Spring 2022

Overview

This class will survey techniques and systems for ingesting, efficiently processing, analyzing, and visualizing large data sets. Topics will include data cleaning, data integration, scalable systems (relational databases, NoSQL, Spark, etc.), analytics (data cubes, scalable statistics and machine learning), fundamental statistics and machine learning and scalable visualization of large data sets. The goal of the class is to gain working experience along with in-depth discussions of the topics covered. Students should have a background in programming and algorithms. There will be a semester-long project and paper, and hands-on labs designed to give experience with state of the are data processing tools.

There will be a semester long project, 6 labs of varying length, and 2 quizzes.

Enrollment may be limited.

The course web site is http://dsg.csail.mit.edu/6.S079/.

Lectures

Lectures are held twice a week, from 2:30-4:00 in 37-212 on Mondays and Wednesdays. Attendance at lectures is mandatory and you are expected to show up prepared to answer questions and participate in discussion.

Topics Covered

What is Data Science?
Data Representation and Basic Operations
Common Tools for Data Science
Data Extraction & Wrangling
Data Cleaning
Entity Resolution
Machine Learning Overview
Embeddings
ML in Python
Visualization
Dashboards / Declarative Visualizations
No-code platforms
Scaling Beyond Python
Database Performance Tuning
Parallelism in Data Processing
Scalable Data Processing (Hadoop, Spark)
Modern Data Warehousing
Cloud Data Tools Ecosystem
Risk Factors

Prerequisites

Students should have taken 6.0001 (Introduction to Computer Science Programming in Python) as well as 6.0002 (Introduction to Computational Thinking and Data Science) or equivalent. If you do not have experience in these subjects and would like to take the course, please email the instructor. Prior database experience is not required. Python programming experience is assumed, familiarity with simple functionality of a linux command line is a benefit.

Units

3-0-9.

Grading

Grades are assigned based on labs, quizzes, and final project, as well as class participation. The grading breakdown is as follows:

Each student is allowed 5 "late days", each of which may be used to turn in a lab one day (24 hour period) later than it is due without penalty. After all five late days are used, assignments will be docked one letter grade for each day they are late.
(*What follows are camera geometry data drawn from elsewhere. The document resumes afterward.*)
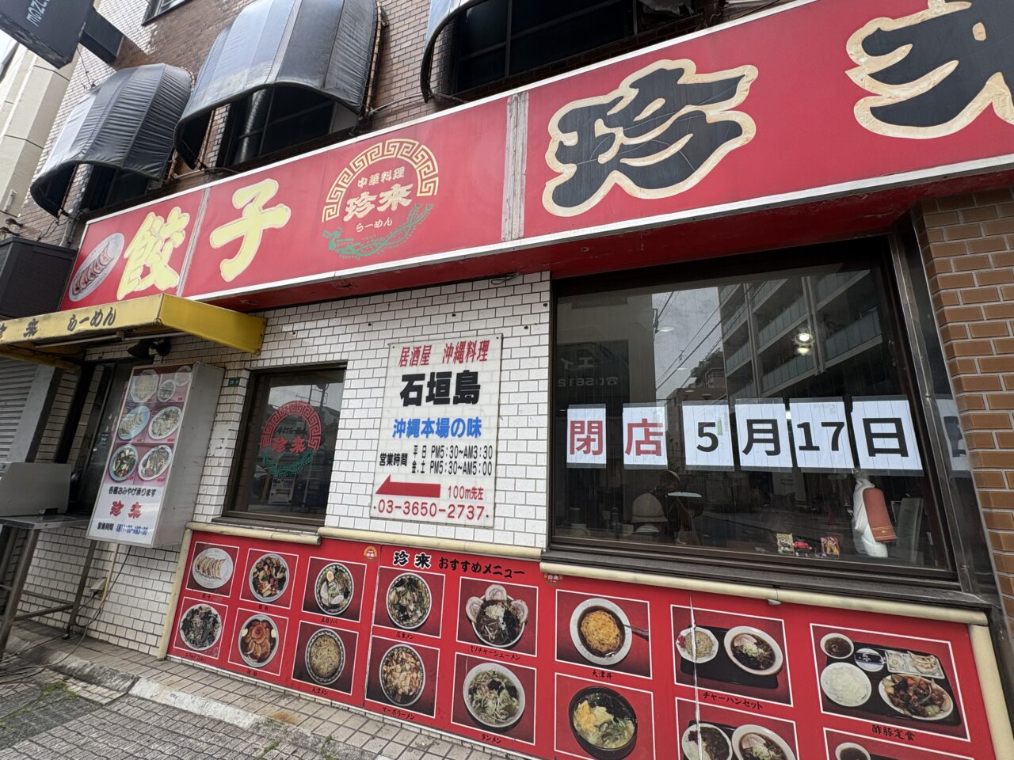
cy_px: 380
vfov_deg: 85.7
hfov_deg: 102.1
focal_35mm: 14
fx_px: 410
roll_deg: -2.4
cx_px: 507
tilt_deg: +15.5
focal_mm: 2.22
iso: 40
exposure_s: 1/615
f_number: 2.2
Late days may not be used for the final project report submission.

Collaboration Policy

For labs, you are allowed to discuss your answers with other students, but please write up your own answers and list your collaborators. Copying solutions from other students is never allowed. For the group project you will work in teams and hand in only one written report. Note that we will use software to detect copying of lab and homework assignments.

Text

Text will be periodicaly assigned for reading before classes from online sources.

Last change: 2/23/2022.